Idee Economia

Ecco perché il capitale vale sempre di più e il lavoro sempre di meno

Per evitare fallimenti che potrebbero compromettere il tenore di vita occidentale, il patrimonio deve aumentare di valore, non può perderlo. Questo spiega il trasferimento di valore dal lavoro al capitale, la contrazione dei salari, il blocco dell'ascensore sociale, la polarizzazione della ricchezza e l'aumento delle disuguaglianze

di Simone Cerlini

“There’s class warfare, all right, but it’s my class, the rich class, that’s making war, and we’re winning.” — Warren Buffet, N.Y. Times, 26 novembre 2006

Recentemente, un imprenditore fondatore di un fondo di investimento ha delineato la situazione macroeconomica attuale con pochi illuminanti concetti. Ha spiegato che siamo seduti su una montagna di debiti. Il valore degli asset è gonfiato dal debito, e ogni implosione di una bolla, come il crollo di Lehman Brothers, causa crisi a catena. Ogni bene fonda il suo valore su altri beni e sul debito, per cui, per evitare fallimenti che potrebbero compromettere l’occupazione e il tenore di vita occidentale, il patrimonio deve aumentare di valore, non può perderlo. Le istituzioni economiche lavorano per far crescere i patrimoni, anche a scapito del lavoro, come dimostrano Piketty, Milanovic, Atkinson e Savage. Chi possiede capitale ha vinto, perché un crollo generale distruggerebbe l’intero sistema. Detta così, è lampante: una verità sotto ai nostri occhi. Molto ben celata.

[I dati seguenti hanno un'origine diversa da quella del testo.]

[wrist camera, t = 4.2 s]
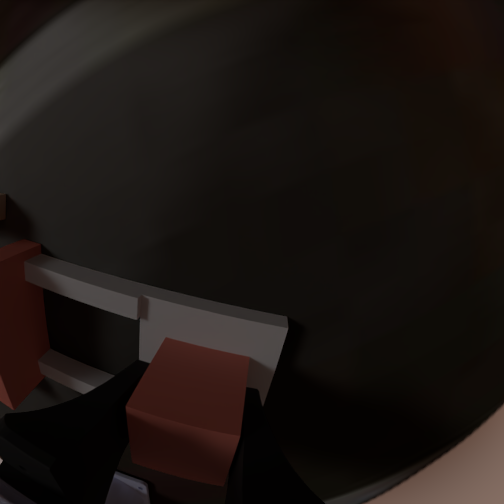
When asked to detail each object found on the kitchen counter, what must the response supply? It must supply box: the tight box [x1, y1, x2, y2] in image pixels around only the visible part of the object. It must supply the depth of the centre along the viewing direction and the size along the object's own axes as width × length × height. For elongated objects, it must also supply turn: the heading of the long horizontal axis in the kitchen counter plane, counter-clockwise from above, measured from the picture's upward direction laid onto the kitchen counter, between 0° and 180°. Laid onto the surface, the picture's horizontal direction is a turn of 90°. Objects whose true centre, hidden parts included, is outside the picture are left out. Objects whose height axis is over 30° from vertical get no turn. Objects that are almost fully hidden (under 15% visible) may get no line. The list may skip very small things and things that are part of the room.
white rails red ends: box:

Il capitale economico, relazionale e culturale si converte facilmente, permettendo a chi lo detiene di mantenere il potere e giustificare lo sfruttamento con l’ideologia del merito e della supremazia culturale. Questo spiega il trasferimento di valore dal lavoro al capitale, la contrazione dei salari, il blocco dell’ascensore sociale, la polarizzazione della ricchezza e l’aumento delle disuguaglianze.

“Capitalism is a hierarchical structure that gives owners of inherited or accumulated wealth institutional power over wage earners.” — Nancy Folbre, 2021

Il problema delle élite è che vogliono stravincere. Il capitale ha operato per dividere il blocco del lavoro per nazionalità, cittadinanza, etnia, religione, colore della pelle, genere e scelta sessuale. Il capitale non ha colore né cittadinanza: Marina Berlusconi pur essendo donna può legittimamente negoziare con Zang Kangyang, pur essendo cinese, e questo potrebbe benissimo trascorrere una serata al Parco dei Principi al fianco di Nasser Al-Khelifi, pur essendo musulmano, e nessuno si stupirebbe di vedere quest’ultimo a cena con Marc Jacobs, pur essendo, lo stilista, ebreo e gay. Un osservatore esterno vedrebbe chiaramente che un piccolo imprenditore tunisino ha gli stessi interessi di un commerciante veneto, così come un bracciante agricolo indiano ha gli stessi interessi di un addetto alle pulizie lombardo. La guerra tra poveri serve a evitare la guerra ai ricchi, che detengono il capitale e si guardano bene dal condividerlo.

Dare alle masse un nemico fittizio per distrarle dal vero nemico è rischioso e le élite non hanno imparato dalla storia del Novecento. L’antidoto al fascismo non è dividere, ma unire, attraverso la consapevolezza che chi vive di stipendio o del proprio lavoro ha interessi comuni, indipendentemente da sesso, razza, lingua, religione, opinioni politiche, di titoli di laurea o dottorato, di gusti cinematografici o di letture, dell’abilità nel pianoforte o nella padronanza dell’accento british.

Sarebbe meglio concedere rapidamente la cittadinanza a chi lavora con noi, invece che attrarre capitalisti stranieri con la flat tax riservata ai ricchi (istituita con Legge di Bilancio 2017, Governo Gentiloni). Meglio ridurre il carico fiscale sulla piccola e media impresa invece che sul capital gain. Meglio allargare la possibilità di accedere alla formazione superiore e terziaria, più che rendere “prioritaria” la valutazione del dottorato tra i titoli rilevanti nei concorsi pubblici (legge 5 marzo 2020 n°12, Governo Conte). Meglio abolire i privilegi, che l’Impôt de Solidarité sur la Fortune, altrimenti, caro Macron, e cara Europa, le conseguenze potrebbero essere inaspettate.